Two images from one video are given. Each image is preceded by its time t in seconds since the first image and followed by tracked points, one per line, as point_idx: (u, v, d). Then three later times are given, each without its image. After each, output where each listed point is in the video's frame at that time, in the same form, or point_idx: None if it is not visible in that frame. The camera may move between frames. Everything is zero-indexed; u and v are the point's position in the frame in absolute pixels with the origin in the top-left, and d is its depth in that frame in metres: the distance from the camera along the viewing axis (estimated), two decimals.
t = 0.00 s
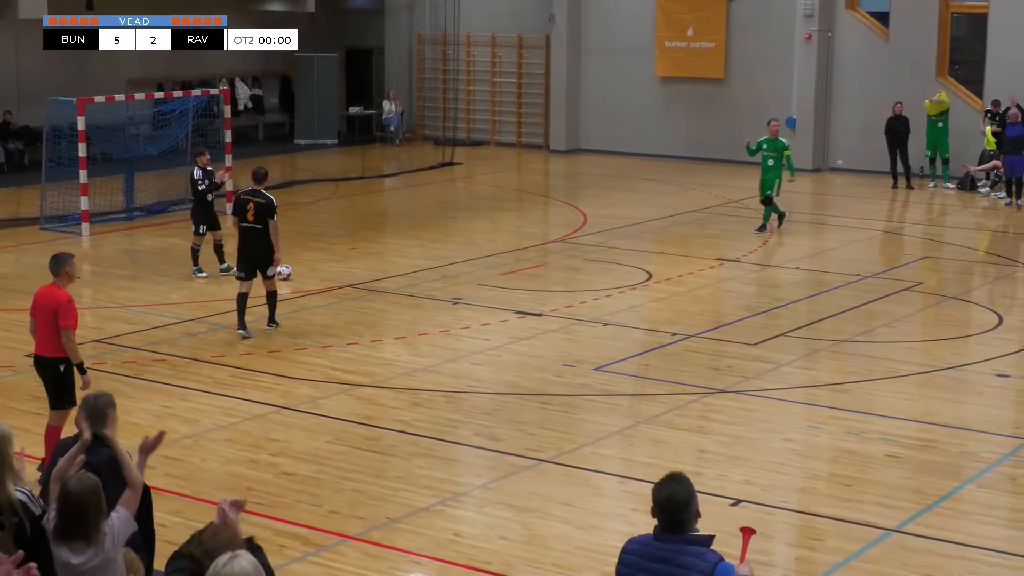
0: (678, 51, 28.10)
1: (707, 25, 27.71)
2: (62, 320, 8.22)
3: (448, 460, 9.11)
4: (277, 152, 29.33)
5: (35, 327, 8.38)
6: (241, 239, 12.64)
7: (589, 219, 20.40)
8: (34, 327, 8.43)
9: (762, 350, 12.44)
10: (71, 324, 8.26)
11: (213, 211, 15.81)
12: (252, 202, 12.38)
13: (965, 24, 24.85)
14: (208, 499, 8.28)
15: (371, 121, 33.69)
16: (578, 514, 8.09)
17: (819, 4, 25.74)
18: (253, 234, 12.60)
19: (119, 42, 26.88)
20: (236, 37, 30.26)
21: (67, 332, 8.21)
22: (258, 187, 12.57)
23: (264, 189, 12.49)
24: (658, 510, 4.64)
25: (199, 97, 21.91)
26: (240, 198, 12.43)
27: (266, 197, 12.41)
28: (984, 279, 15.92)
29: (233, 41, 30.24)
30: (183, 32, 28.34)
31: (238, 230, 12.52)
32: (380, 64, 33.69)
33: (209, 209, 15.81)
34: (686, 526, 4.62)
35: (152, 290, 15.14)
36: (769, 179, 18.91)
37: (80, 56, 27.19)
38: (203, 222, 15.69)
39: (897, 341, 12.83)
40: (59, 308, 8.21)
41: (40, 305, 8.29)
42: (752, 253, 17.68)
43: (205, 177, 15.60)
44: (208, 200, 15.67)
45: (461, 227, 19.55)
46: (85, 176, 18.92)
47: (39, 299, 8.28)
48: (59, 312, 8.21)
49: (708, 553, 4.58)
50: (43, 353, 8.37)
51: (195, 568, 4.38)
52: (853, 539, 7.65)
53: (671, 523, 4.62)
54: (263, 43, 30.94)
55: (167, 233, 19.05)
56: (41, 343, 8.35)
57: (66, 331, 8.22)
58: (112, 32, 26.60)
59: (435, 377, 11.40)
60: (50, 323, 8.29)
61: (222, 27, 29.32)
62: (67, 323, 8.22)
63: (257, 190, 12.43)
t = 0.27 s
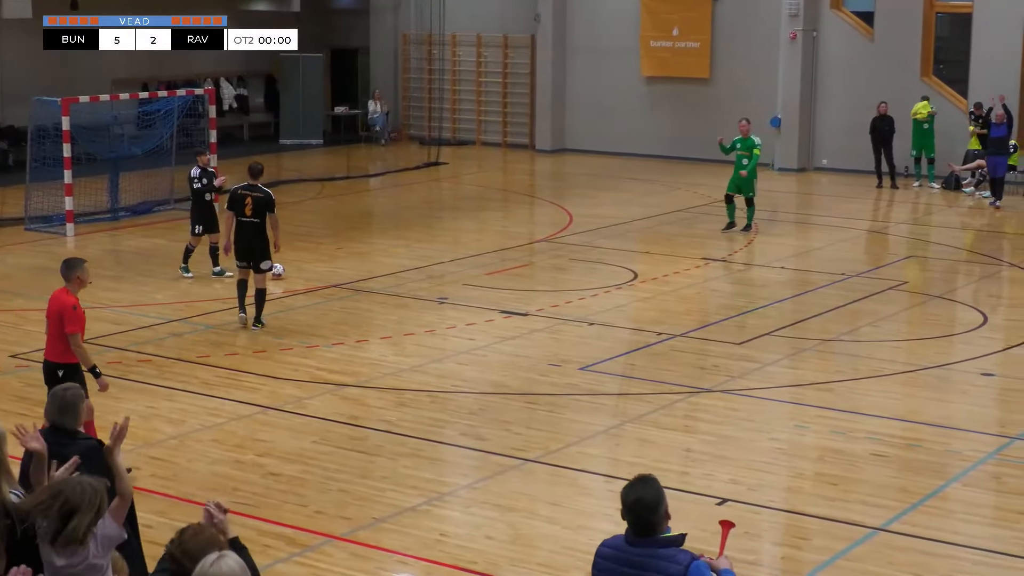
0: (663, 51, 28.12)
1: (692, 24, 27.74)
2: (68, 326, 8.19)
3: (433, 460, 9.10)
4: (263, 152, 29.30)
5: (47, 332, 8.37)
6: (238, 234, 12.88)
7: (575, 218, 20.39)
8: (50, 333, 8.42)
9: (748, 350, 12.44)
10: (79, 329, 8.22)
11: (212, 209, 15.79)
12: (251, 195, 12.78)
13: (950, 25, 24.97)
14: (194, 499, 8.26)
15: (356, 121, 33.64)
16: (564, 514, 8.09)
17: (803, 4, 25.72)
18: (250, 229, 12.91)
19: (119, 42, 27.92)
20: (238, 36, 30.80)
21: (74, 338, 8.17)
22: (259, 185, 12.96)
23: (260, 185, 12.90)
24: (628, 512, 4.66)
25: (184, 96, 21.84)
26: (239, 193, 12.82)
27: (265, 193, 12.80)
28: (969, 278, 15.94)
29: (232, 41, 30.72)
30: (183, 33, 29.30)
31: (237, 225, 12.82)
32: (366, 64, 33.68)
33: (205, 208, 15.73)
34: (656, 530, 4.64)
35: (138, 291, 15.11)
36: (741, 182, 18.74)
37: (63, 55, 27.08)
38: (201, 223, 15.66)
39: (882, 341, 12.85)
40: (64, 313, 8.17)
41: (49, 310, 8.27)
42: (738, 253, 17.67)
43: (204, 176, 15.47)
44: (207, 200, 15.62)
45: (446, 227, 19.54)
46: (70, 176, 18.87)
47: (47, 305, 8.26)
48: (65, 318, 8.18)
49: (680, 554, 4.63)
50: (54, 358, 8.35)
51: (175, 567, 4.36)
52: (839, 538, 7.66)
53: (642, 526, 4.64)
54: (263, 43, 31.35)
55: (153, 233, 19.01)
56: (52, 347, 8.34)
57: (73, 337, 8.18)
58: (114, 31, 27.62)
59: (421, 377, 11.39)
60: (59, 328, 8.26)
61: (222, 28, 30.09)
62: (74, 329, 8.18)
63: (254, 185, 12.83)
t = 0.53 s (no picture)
0: (648, 51, 28.15)
1: (677, 24, 27.78)
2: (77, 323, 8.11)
3: (421, 461, 9.10)
4: (249, 152, 29.28)
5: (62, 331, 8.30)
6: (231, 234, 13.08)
7: (560, 219, 20.41)
8: (69, 332, 8.37)
9: (733, 349, 12.46)
10: (88, 326, 8.12)
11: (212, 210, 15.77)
12: (242, 197, 12.99)
13: (934, 24, 25.04)
14: (181, 502, 8.25)
15: (342, 121, 33.63)
16: (552, 514, 8.09)
17: (789, 4, 25.74)
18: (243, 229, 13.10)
19: (119, 43, 27.77)
20: (237, 37, 30.74)
21: (82, 335, 8.08)
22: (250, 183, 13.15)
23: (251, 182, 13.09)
24: (604, 513, 4.67)
25: (170, 97, 21.78)
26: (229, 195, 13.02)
27: (257, 189, 12.99)
28: (954, 278, 16.01)
29: (235, 42, 30.75)
30: (182, 33, 29.28)
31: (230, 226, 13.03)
32: (352, 64, 33.67)
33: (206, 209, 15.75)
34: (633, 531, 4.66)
35: (123, 292, 15.08)
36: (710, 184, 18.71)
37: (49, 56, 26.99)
38: (201, 220, 15.62)
39: (867, 340, 12.88)
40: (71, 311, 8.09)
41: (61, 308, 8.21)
42: (724, 253, 17.69)
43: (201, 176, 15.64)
44: (205, 199, 15.64)
45: (432, 228, 19.54)
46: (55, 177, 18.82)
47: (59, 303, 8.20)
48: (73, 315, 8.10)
49: (657, 556, 4.62)
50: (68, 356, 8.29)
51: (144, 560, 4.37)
52: (825, 537, 7.68)
53: (618, 527, 4.65)
54: (263, 44, 31.41)
55: (138, 234, 18.97)
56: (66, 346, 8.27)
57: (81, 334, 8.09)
58: (114, 31, 27.46)
59: (408, 377, 11.39)
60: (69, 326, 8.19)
61: (222, 28, 30.08)
62: (82, 326, 8.09)
63: (244, 185, 13.03)
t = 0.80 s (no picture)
0: (630, 51, 28.16)
1: (659, 24, 27.81)
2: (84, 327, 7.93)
3: (402, 461, 9.09)
4: (229, 153, 29.19)
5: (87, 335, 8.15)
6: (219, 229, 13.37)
7: (542, 218, 20.42)
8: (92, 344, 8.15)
9: (715, 349, 12.47)
10: (96, 334, 7.92)
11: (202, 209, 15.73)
12: (227, 190, 13.29)
13: (914, 24, 25.13)
14: (162, 502, 8.23)
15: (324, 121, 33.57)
16: (533, 514, 8.09)
17: (769, 4, 25.78)
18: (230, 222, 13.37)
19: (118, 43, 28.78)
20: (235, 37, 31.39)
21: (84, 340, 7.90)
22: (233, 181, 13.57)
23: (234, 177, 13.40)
24: (581, 513, 4.67)
25: (151, 97, 21.74)
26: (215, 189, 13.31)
27: (241, 183, 13.39)
28: (935, 277, 16.04)
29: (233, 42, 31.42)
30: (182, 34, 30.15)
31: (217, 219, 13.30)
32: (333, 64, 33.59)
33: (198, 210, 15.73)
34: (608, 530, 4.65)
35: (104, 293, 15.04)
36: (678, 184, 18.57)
37: (30, 55, 26.70)
38: (194, 221, 15.60)
39: (848, 339, 12.91)
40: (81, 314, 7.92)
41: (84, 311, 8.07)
42: (704, 253, 17.69)
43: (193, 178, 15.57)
44: (196, 202, 15.59)
45: (414, 228, 19.52)
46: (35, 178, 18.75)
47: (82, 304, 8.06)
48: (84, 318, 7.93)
49: (634, 556, 4.61)
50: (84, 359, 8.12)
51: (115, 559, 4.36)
52: (806, 536, 7.69)
53: (595, 527, 4.65)
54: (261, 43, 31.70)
55: (119, 235, 18.92)
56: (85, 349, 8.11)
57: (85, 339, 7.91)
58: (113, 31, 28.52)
59: (389, 377, 11.38)
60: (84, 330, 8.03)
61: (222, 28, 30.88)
62: (88, 331, 7.90)
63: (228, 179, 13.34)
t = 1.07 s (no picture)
0: (614, 51, 28.18)
1: (642, 24, 27.82)
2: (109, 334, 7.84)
3: (386, 462, 9.08)
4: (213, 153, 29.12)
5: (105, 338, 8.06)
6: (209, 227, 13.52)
7: (526, 218, 20.43)
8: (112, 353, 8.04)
9: (699, 348, 12.49)
10: (121, 339, 7.85)
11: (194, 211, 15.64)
12: (218, 189, 13.38)
13: (898, 24, 25.30)
14: (146, 503, 8.21)
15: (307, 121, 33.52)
16: (518, 514, 8.09)
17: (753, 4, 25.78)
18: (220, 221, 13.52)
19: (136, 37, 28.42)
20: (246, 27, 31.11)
21: (109, 348, 7.82)
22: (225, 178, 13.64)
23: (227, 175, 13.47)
24: (564, 512, 4.66)
25: (134, 97, 21.71)
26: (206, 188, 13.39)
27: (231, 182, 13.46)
28: (919, 276, 16.07)
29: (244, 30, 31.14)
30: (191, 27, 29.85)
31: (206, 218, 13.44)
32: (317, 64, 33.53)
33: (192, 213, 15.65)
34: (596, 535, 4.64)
35: (88, 294, 15.00)
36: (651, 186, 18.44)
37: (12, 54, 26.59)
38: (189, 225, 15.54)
39: (832, 339, 12.93)
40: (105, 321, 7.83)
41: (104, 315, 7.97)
42: (688, 253, 17.69)
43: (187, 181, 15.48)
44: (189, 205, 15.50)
45: (398, 228, 19.50)
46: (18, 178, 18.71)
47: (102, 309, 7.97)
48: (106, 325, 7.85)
49: (618, 556, 4.61)
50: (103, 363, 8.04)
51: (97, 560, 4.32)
52: (790, 535, 7.70)
53: (580, 527, 4.65)
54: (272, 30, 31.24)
55: (103, 236, 18.87)
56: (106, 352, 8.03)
57: (110, 346, 7.83)
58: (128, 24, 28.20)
59: (374, 378, 11.37)
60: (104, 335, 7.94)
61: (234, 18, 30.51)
62: (113, 339, 7.82)
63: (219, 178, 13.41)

☆ ☆ ☆ ☆

Could you repeat exactly the lines above from the line with "56: (66, 346, 8.27)" up to and including the line with "19: (118, 43, 28.78)", and only those?

• Written answer:
56: (66, 346, 8.27)
57: (81, 334, 8.09)
58: (114, 31, 27.46)
59: (408, 377, 11.39)
60: (69, 326, 8.19)
61: (222, 28, 30.08)
62: (82, 326, 8.09)
63: (244, 185, 13.03)
t = 0.80 s (no picture)
0: (630, 51, 28.16)
1: (659, 24, 27.81)
2: (84, 327, 7.93)
3: (402, 461, 9.09)
4: (229, 153, 29.19)
5: (87, 335, 8.15)
6: (219, 229, 13.37)
7: (542, 218, 20.42)
8: (92, 344, 8.15)
9: (715, 349, 12.47)
10: (96, 334, 7.92)
11: (202, 209, 15.73)
12: (227, 190, 13.29)
13: (914, 24, 25.13)
14: (162, 502, 8.23)
15: (324, 121, 33.57)
16: (533, 514, 8.09)
17: (769, 4, 25.78)
18: (230, 222, 13.37)
19: (118, 43, 28.78)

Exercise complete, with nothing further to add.